Court Opinion

ID: 9438189
Source: CourtListenerOpinion
Date Created: 2023-08-03 05:22:43.028909+00
Date Added: 2024-06-11T17:25:27.871862
License: Public Domain

GOULD, Circuit Judge,
Dissenting:
I respectfully dissent, believing that a rational fact-finder could have found that Rwaril was not credible. See INS v. Elias-Zacarias, 502 U.S. 478, 482, 112 S.Ct. 812, 117 L.Ed.2d 38 (1992). Rwaril omitted on his asylum application facts asserted in his hearing testimony to the effect that his mother was raped and killed in the home invasion spurred by the alleged inter-clan conflict. Not recalling such a striking fact in his application, one that the common experience of mankind would suggest is a superordinate instance of persecution, renders Rwaril’s story suspect.
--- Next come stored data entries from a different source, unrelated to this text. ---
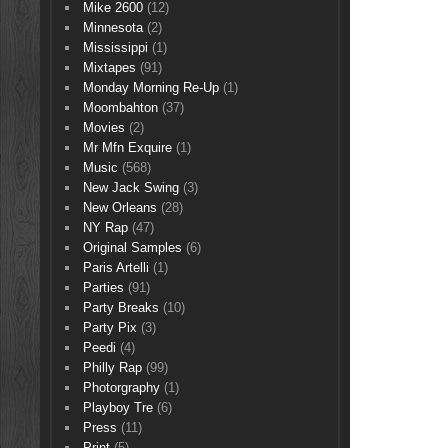
Mike 2600
(12)
Minnesota
(2)
Mississippi
(1)
Mixtapes
(91)
Monday Morning Re-Up
(1)
Moombahton
(37)
Movies
(2)
Mr Mfn Exquire
(1)
Music
(568)
New Jack Swing
(3)
New Orleans
(28)
NY Rap
(47)
Original Samples
(6)
Paris Artelli
(1)
Parties
(91)
Party Breaks
(10)
Party Pix
(3)
Peedi
(4)
Philly Rap
(99)
Photorgraphy
(1)
Playboy Tre
(6)
Press
(11)
Print
(5)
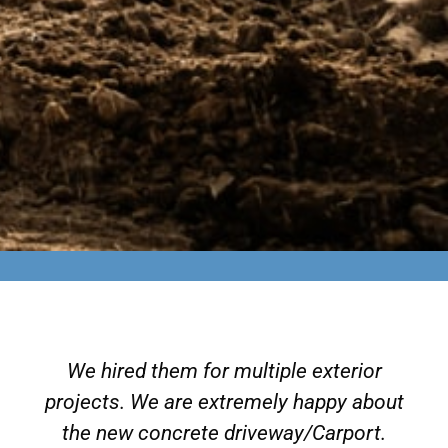
We hired them for multiple exterior
projects. We are extremely happy about
the new concrete driveway/Carport.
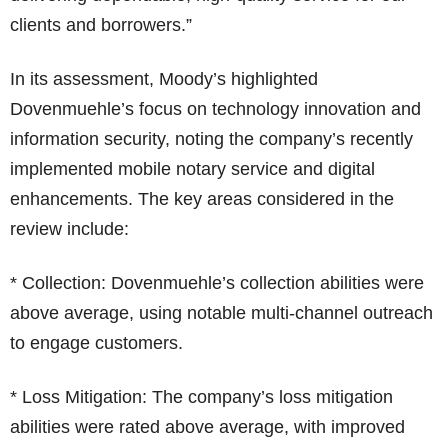
clients and borrowers.”
In its assessment, Moody’s highlighted
Dovenmuehle’s focus on technology innovation and
information security, noting the company’s recently
implemented mobile notary service and digital
enhancements. The key areas considered in the
review include:
* Collection: Dovenmuehle’s collection abilities were
above average, using notable multi-channel outreach
to engage customers.
* Loss Mitigation: The company’s loss mitigation
abilities were rated above average, with improved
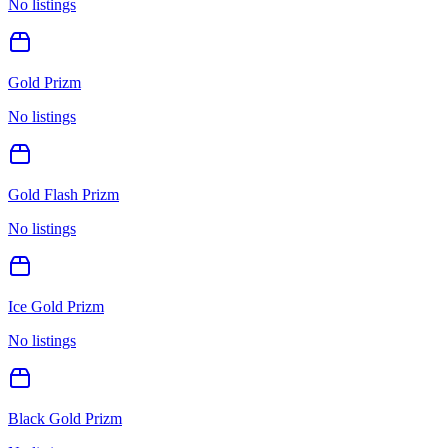
No listings
Gold Prizm
No listings
Gold Flash Prizm
No listings
Ice Gold Prizm
No listings
Black Gold Prizm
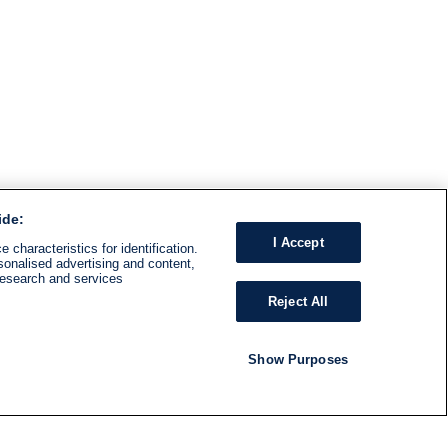
ide:
I Accept
 characteristics for identification.
sonalised advertising and content,
research and services
Reject All
Show Purposes
RADIO
SHOWS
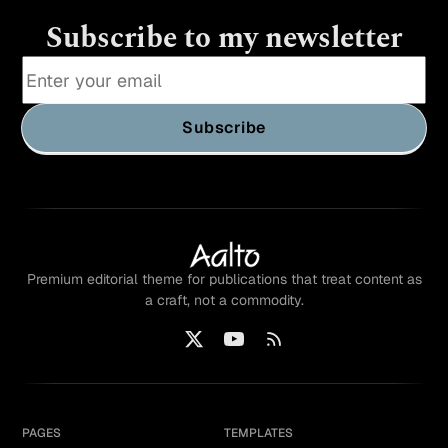
Subscribe to my newsletter
Subscribe
Premium editorial theme for publications that treat content as
a craft, not a commodity.
PAGES
TEMPLATES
The IJ permissibly could determine him not to be credible, thinking that this part of his story was added as an embellishment in hearing testimony. For this and other reasons stressed by the government, the record does not compel us to grant Rwaril’s petition. We make a practical mistake by shifting the responsibilities of the Executive Branch, and a part of it, the BIA, steeped in immigration lore, onto judicial shoulders.